_TASK DETAILS_: Copy down every line of the data that follows exactly. Omit the pictures.

......

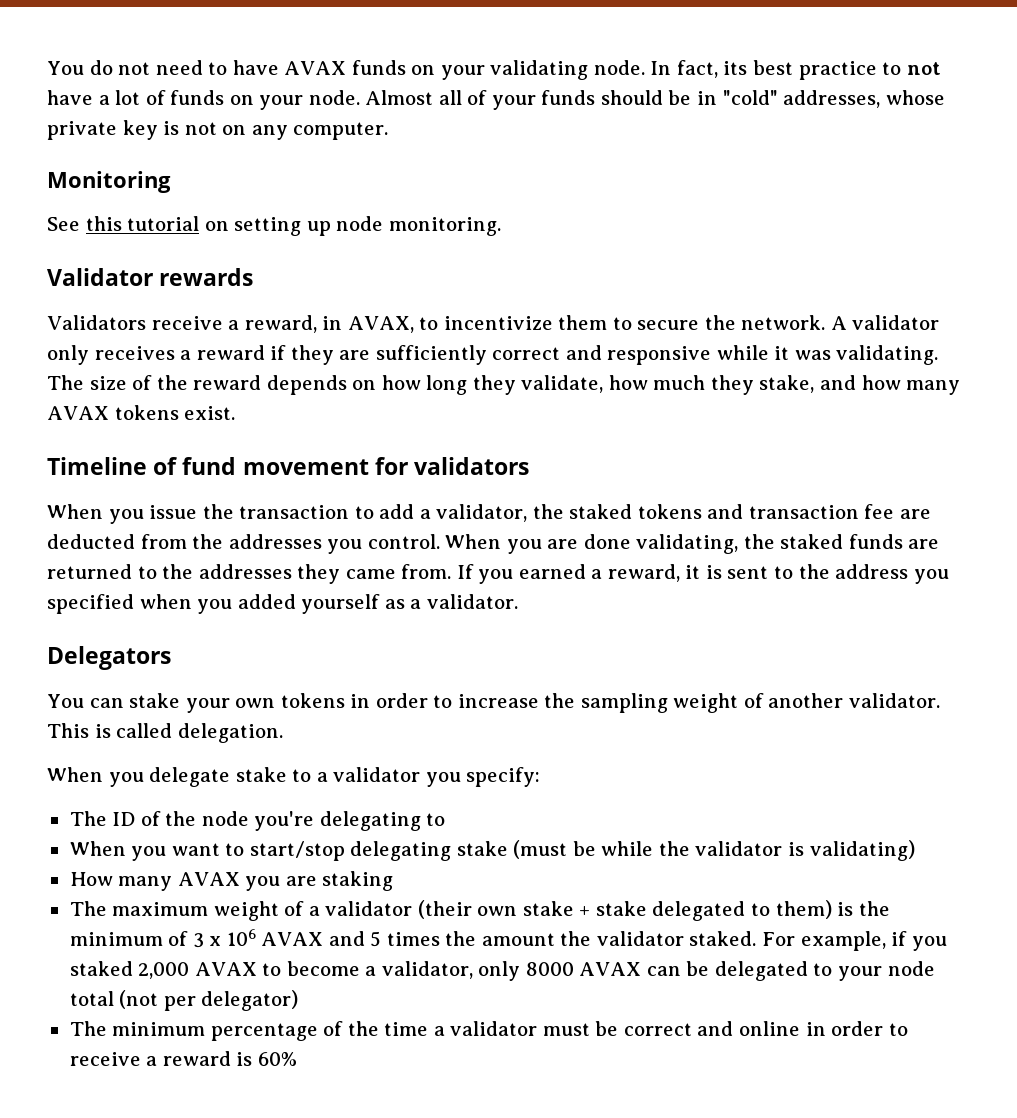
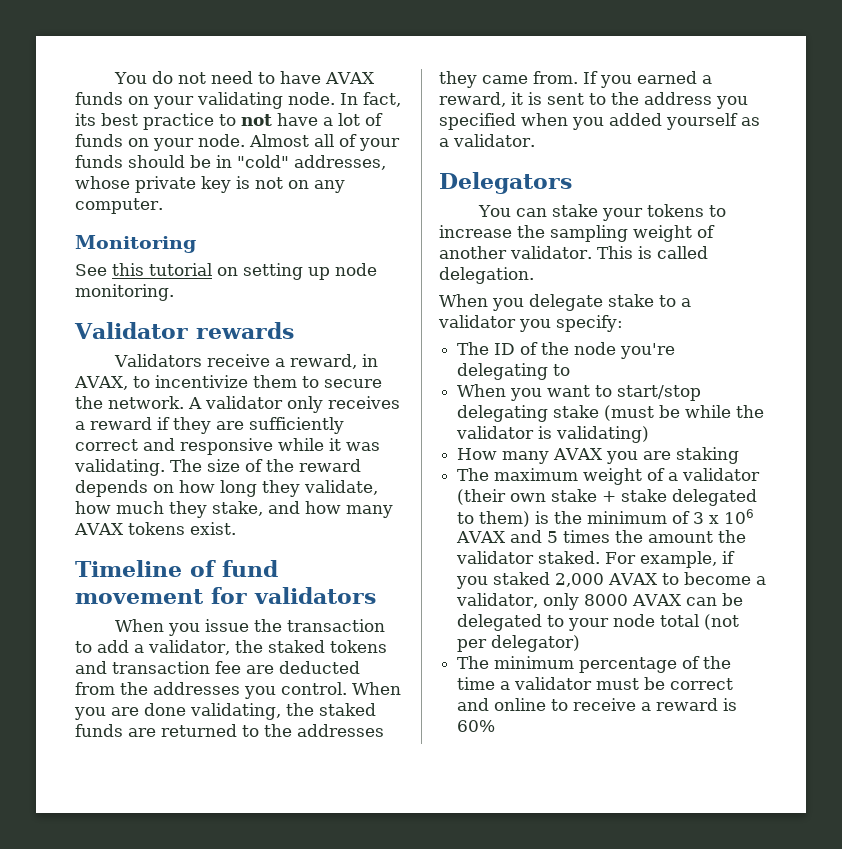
[235,693,428,708] own tokens in order -> [646,204,704,217] tokens
[805,1021,884,1036] in order -> (547, 704) none

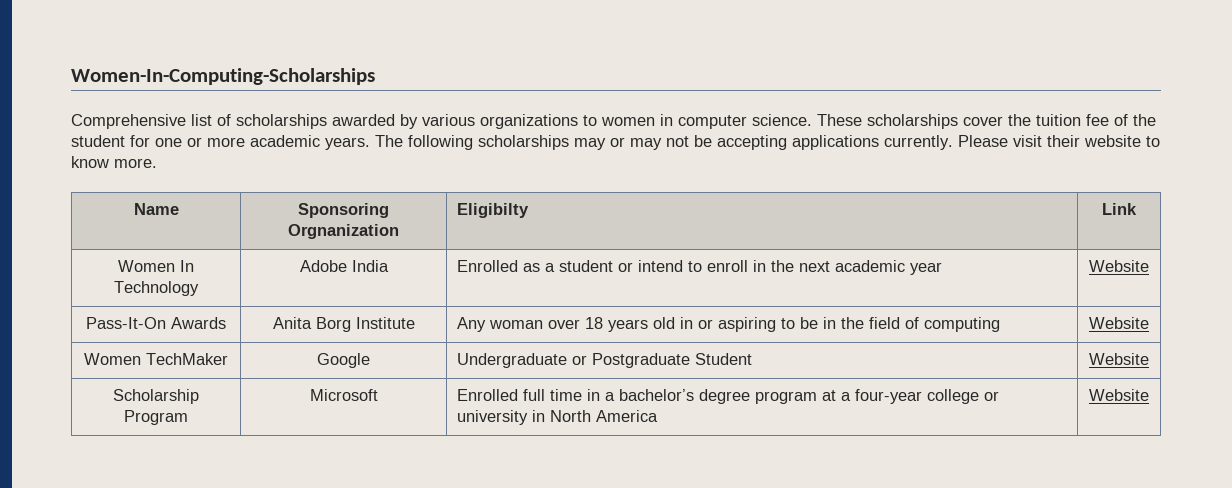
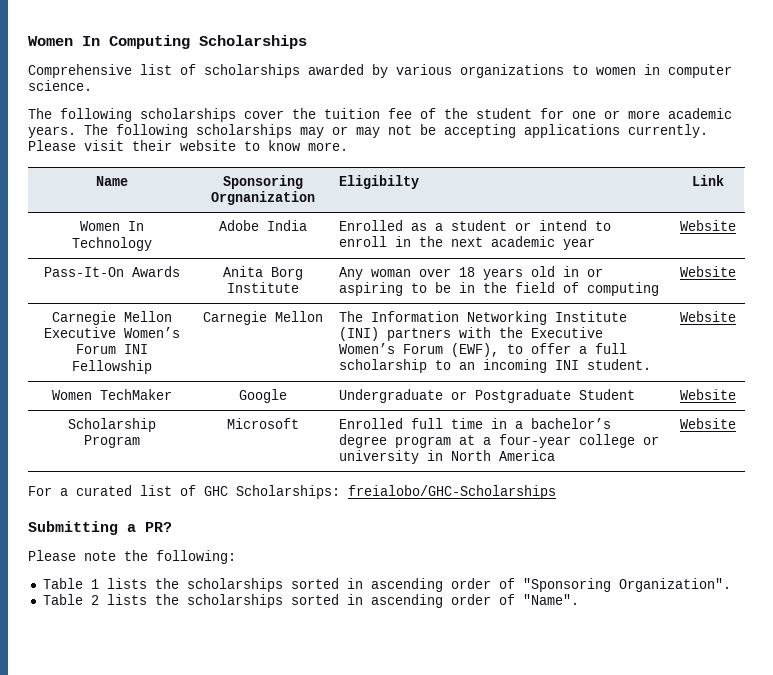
[71,68,375,85] Women-In-Computing-Scholarships -> [28,35,307,49] Women In Computing Scholarships
[817,114,862,126] These -> [28,108,132,122] // The following
(1149, 323) none -> [51,311,172,325] [43,327,180,338] [75,344,148,354] [71,360,152,374] [203,311,323,325] [339,311,628,325] [339,327,604,341] [339,343,628,357] [339,359,652,373] [679,311,736,322] // Carnegie Mellon Executive Women’s Forum INI Fellowship | Carnegie Mellon | The Information Networking Institute (INI) partners with the Executive Women’s Forum (EWF), to offer a full scholarship to an incoming INI student. | Website
(1149, 395) none -> [28,485,556,499] [28,521,172,535] [28,550,236,564] [42,578,731,592] [42,594,579,608] // For a curated list of GHC Scholarships: freialobo/GHC-Scholarships // Submitting a PR? // Please note the following: // Table 1 lists the scholarships sorted in ascending order of "Sponsoring Organization". // Table 2 lists the scholarships sorted in ascending order of "Name".

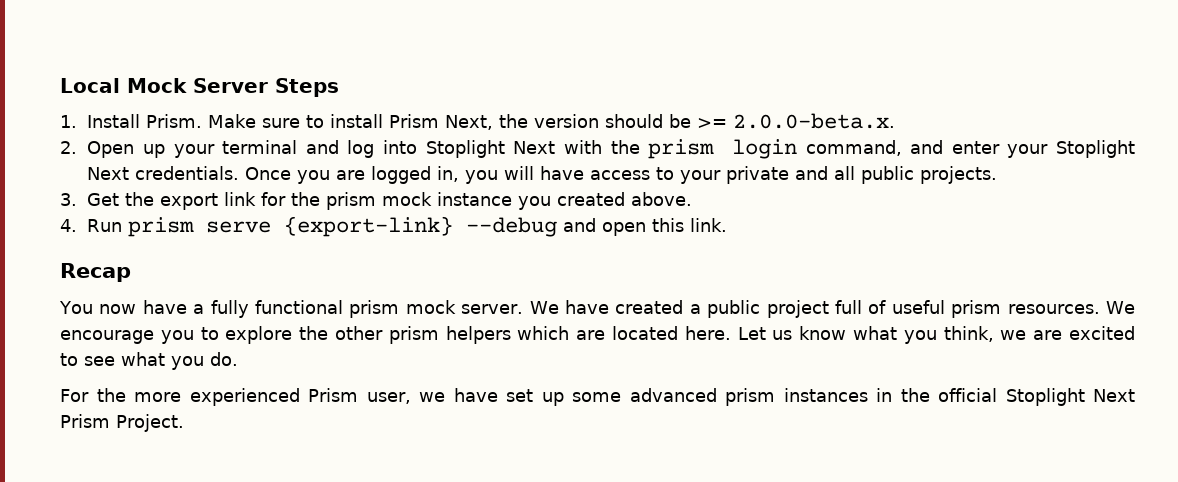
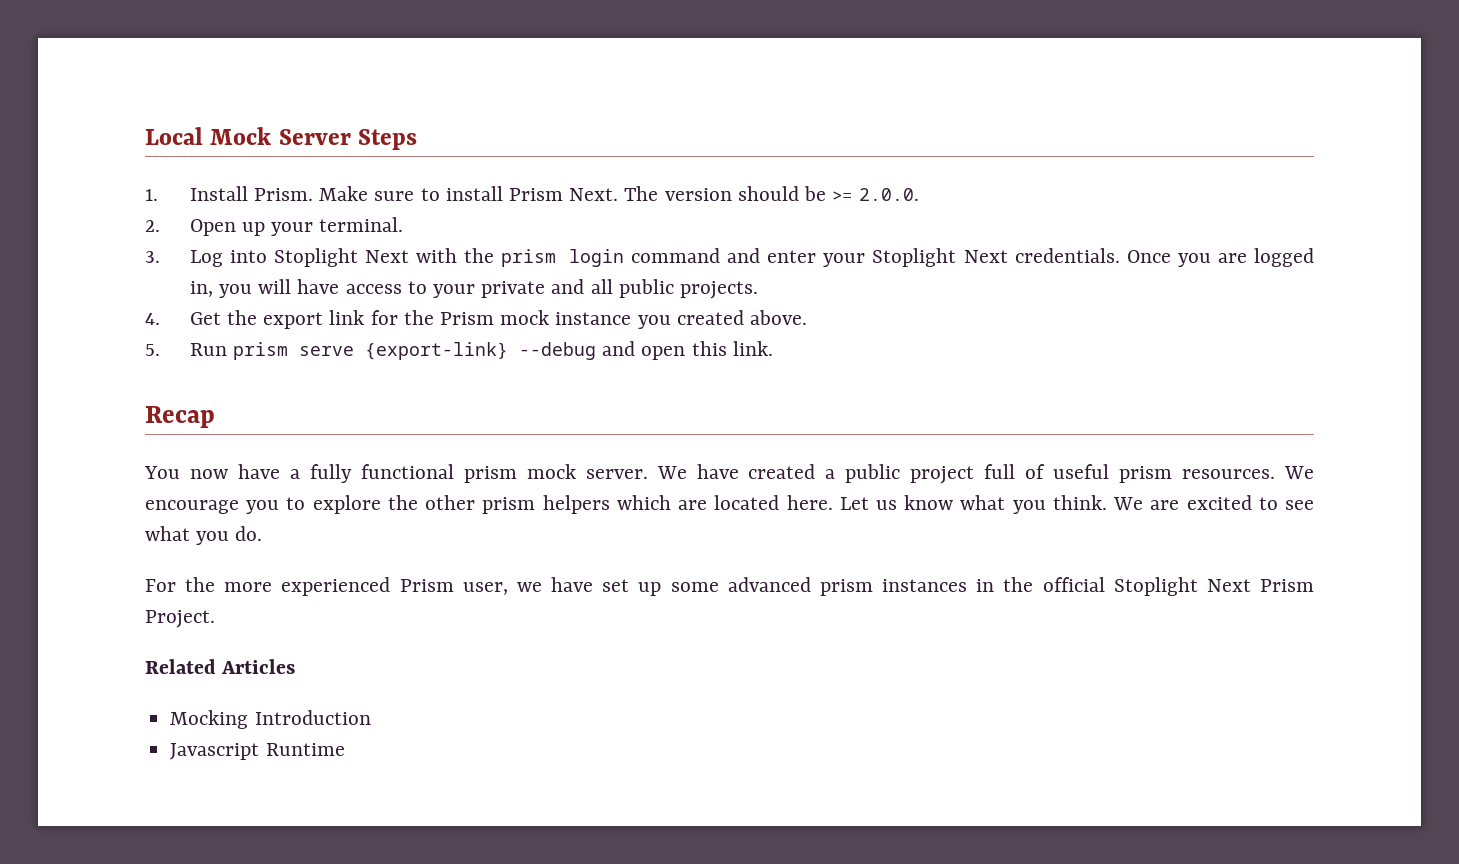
[445,114,529,130] Next, the -> [569,186,659,201] Next. The
[733,113,896,129] 2.0.0-beta.x. -> [858,188,919,201] 2.0.0.
[222,140,375,158] terminal and log -> [319,217,404,232] [145,250,223,267] terminal. // 3. Log
[805,140,902,156] command, -> [631,248,721,263] command
[60,193,77,206] 3. -> [145,313,160,325] 4.
[326,192,377,210] prism -> [440,312,495,325] Prism
[60,219,77,232] 4. -> [145,344,160,356] 5.
[943,326,1027,342] think, we -> [1052,495,1144,510] think. We
(184, 423) none -> [145,659,296,674] [170,710,371,729] [170,743,345,760] // Related Articles // Mocking Introduction // Javascript Runtime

......

_PROBLEM SOLUTION_:
[235,693,428,708] own tokens in order -> [646,204,704,217] tokens
[805,1021,884,1036] in order -> (547, 704) none

[71,68,375,85] Women-In-Computing-Scholarships -> [28,35,307,49] Women In Computing Scholarships
[817,114,862,126] These -> [28,108,132,122] // The following
(1149, 323) none -> [51,311,172,325] [43,327,180,338] [75,344,148,354] [71,360,152,374] [203,311,323,325] [339,311,628,325] [339,327,604,341] [339,343,628,357] [339,359,652,373] [679,311,736,322] // Carnegie Mellon Executive Women’s Forum INI Fellowship | Carnegie Mellon | The Information Networking Institute (INI) partners with the Executive Women’s Forum (EWF), to offer a full scholarship to an incoming INI student. | Website
(1149, 395) none -> [28,485,556,499] [28,521,172,535] [28,550,236,564] [42,578,731,592] [42,594,579,608] // For a curated list of GHC Scholarships: freialobo/GHC-Scholarships // Submitting a PR? // Please note the following: // Table 1 lists the scholarships sorted in ascending order of "Sponsoring Organization". // Table 2 lists the scholarships sorted in ascending order of "Name".

[445,114,529,130] Next, the -> [569,186,659,201] Next. The
[733,113,896,129] 2.0.0-beta.x. -> [858,188,919,201] 2.0.0.
[222,140,375,158] terminal and log -> [319,217,404,232] [145,250,223,267] terminal. // 3. Log
[805,140,902,156] command, -> [631,248,721,263] command
[60,193,77,206] 3. -> [145,313,160,325] 4.
[326,192,377,210] prism -> [440,312,495,325] Prism
[60,219,77,232] 4. -> [145,344,160,356] 5.
[943,326,1027,342] think, we -> [1052,495,1144,510] think. We
(184, 423) none -> [145,659,296,674] [170,710,371,729] [170,743,345,760] // Related Articles // Mocking Introduction // Javascript Runtime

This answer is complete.